In Appreciation of Roughhousing


Last night, while our baby slept, the big kids took up weapons against the parents.

First, they were Vikings, William wielding a plastic golf club and Jessie brandishing a folding hairbrush as they tore, screaming, down the hall. They’d pressed small globs of florescent red ear wax (don’t ask) strategically onto their stomachs and backs to mimic “wounds from the enemy.” Eventually, they banded together, held a meeting in the bathroom, and emerged with two plastic light sabers and a top-secret plan.

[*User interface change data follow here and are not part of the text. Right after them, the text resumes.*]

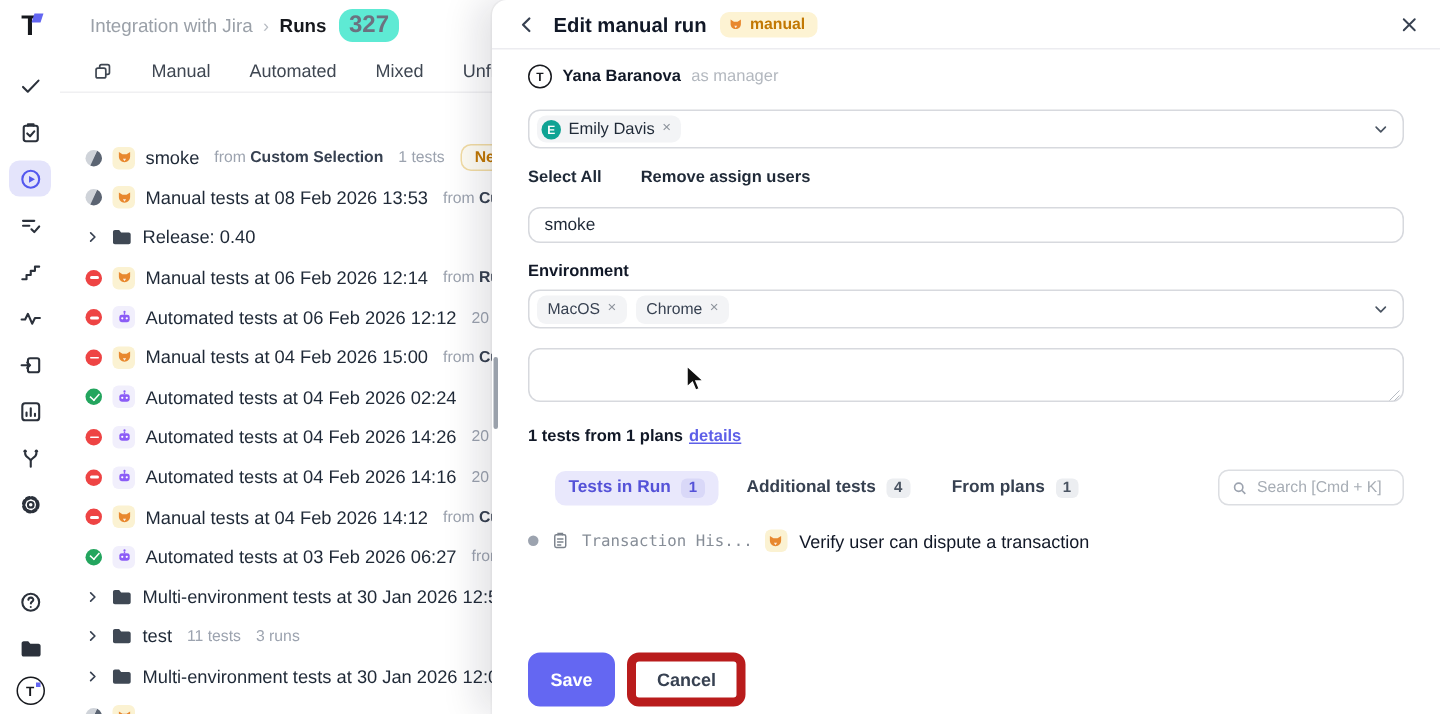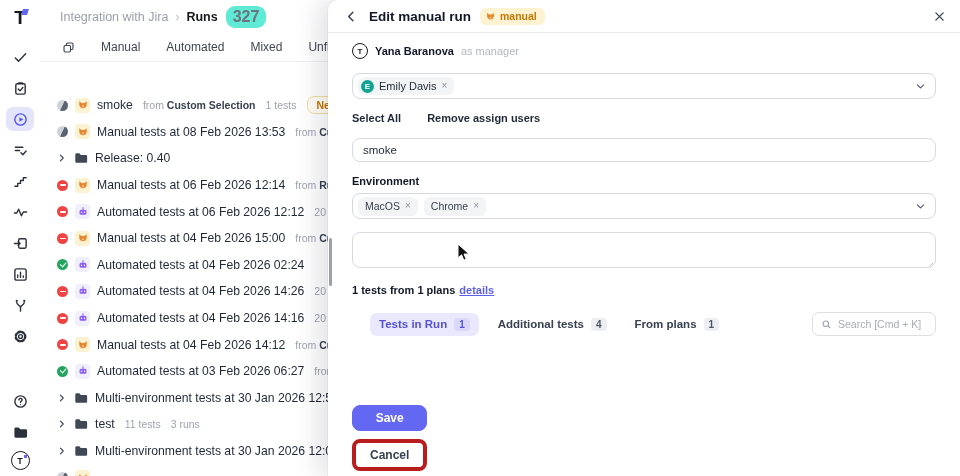"Transaction His..." div { html: none -> <div> <div> <span></span> <span> <svg> <rect></rect> <path></path> <path></path> </svg> </span> <span>Transaction His...</span> <span> <svg> <path></path> <path></path> </svg> </span> <span>Verify user can dispute a transaction</span> </div> </div> }
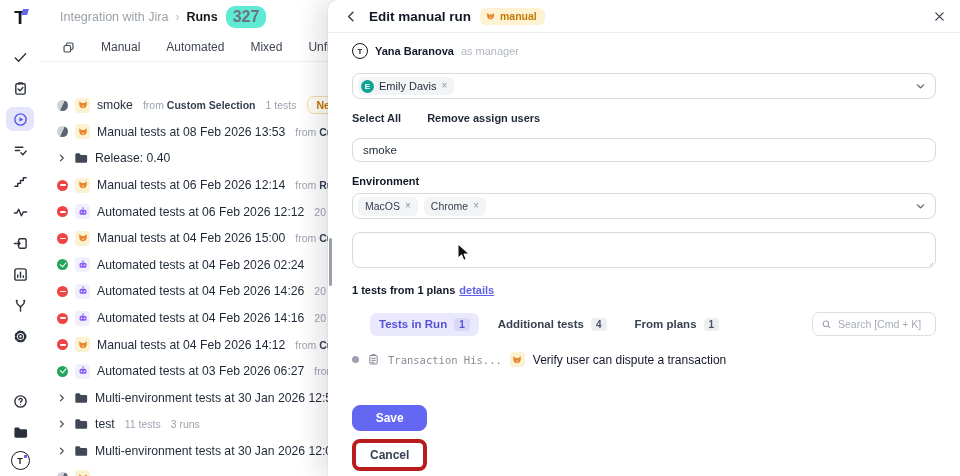"Save" .dfoot { flex-direction: column -> none }
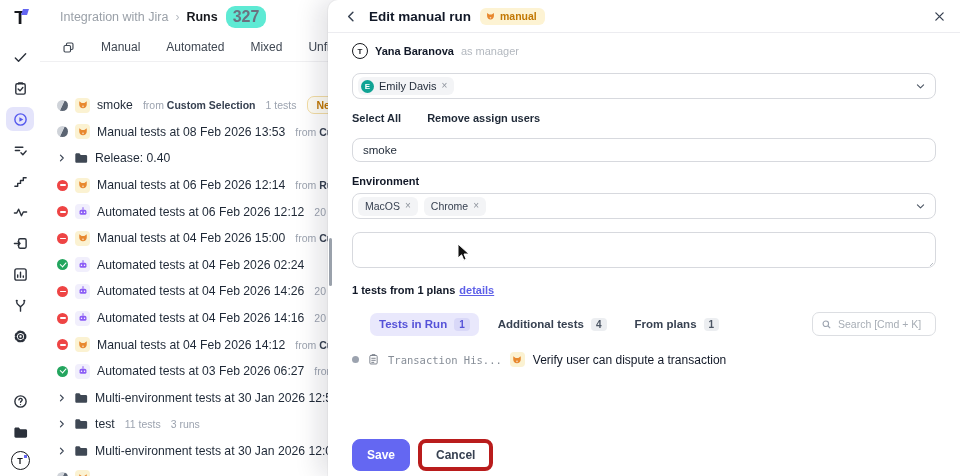"Cancel" .btn.ghost { border: 4px solid #b91c1c -> 6px solid #b91c1c }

Jessie approached me on the couch, where I was reclining with reading glasses perched on my nose and the new issue of Real Simple in my lap. I felt her warm breath on my cheek as she whispered, “Don’t worry! We’re not going to do it to you. We’re going to do it to Papa!” Then she cackled maniacally, and said, “We’re going to kill Papa!”

This is how it goes most nights in our house. I tidy the kitchen and catch up on some light reading while my husband, Michael, is slashed and killed by the children. Sometimes this happens on the playroom floor, but most nights it’s upstairs in our bedroom for a round of Wrestle Mania (complete with moves they’ve invented, like the Rhode Island Roller and the San Diego Slammer). While they pummel one another, I yell intermittently to Michael to stop before someone gets hurt — a plea he cheerfully ignores.

Now, Anthony T. DeBenedet and Lawrence J. Cohen, authors of The Art of Roughhousing: Good Old-Fashioned Horseplay and Why Every Kid Needs It, say this kind of rough play with a parent (it’s usually Dad) benefits kids physically, emotionally, and even cognitively. Leaving aside the sad fact that we need a book to tell us what dads have known for eons and that the authors felt it necessary to include specific roughhousing moves in case we can’t think of any ourselves, it’s good to know that Michael’s horseplay with the kids, which often ends in someone falling off the bed and crying, is actually good for them. Maybe I can just ignore them and get on with my nightly reading.

And yet. Last night, as usual, I sat on the sidelines as the kids attacked Michael, who fought back valiantly, then staged a drawn-out and extremely loud death on the playroom rug. “OK,” I thought, “Time for bed.”

But then Michael rose up and tried to get them to go after me, defenselessly thumbing through “Five Easy Dinners.” He lurched at me, light saber held high, and I pulled my knees up in feigned terror.

That’s when Jessie’s face morphed from joy to panic. “No!” she yelled, eyes wide. “Stop!”

I realized I’d signaled to her that I was vulnerable. Was it my passively reading on the couch? Or, the fairy books she devours, wherein the all-male troop of green goblins wreaks havoc on the girl characters and their microscopic fairy friends?

I wasn’t sure. But it was time to stop playing the role of bystander as the kids and Michael “unleashed their creative life force,” the true purpose of horseplay, according to DeBenedet and Cohen. My husband had taught our kids the joys of roughhousing. Now it was my turn.

“Upstairs!” I yelled. “I’m gonna take you all down!”

Over the next 30 minutes as we trounced and snort-laughed our way through a round of Wrestle Mania, I realized how physically exhausting this roughhousing business is and wondered how Michael does it every night. By the end, I was beat. I couldn’t deliver even half a Rhode Island Roller.

But Jessie was more awake than ever, a look of relieved delight spread across her face.

“Mama!” she yelled as I rose to tidy the kitchen. “Do another Slammer!”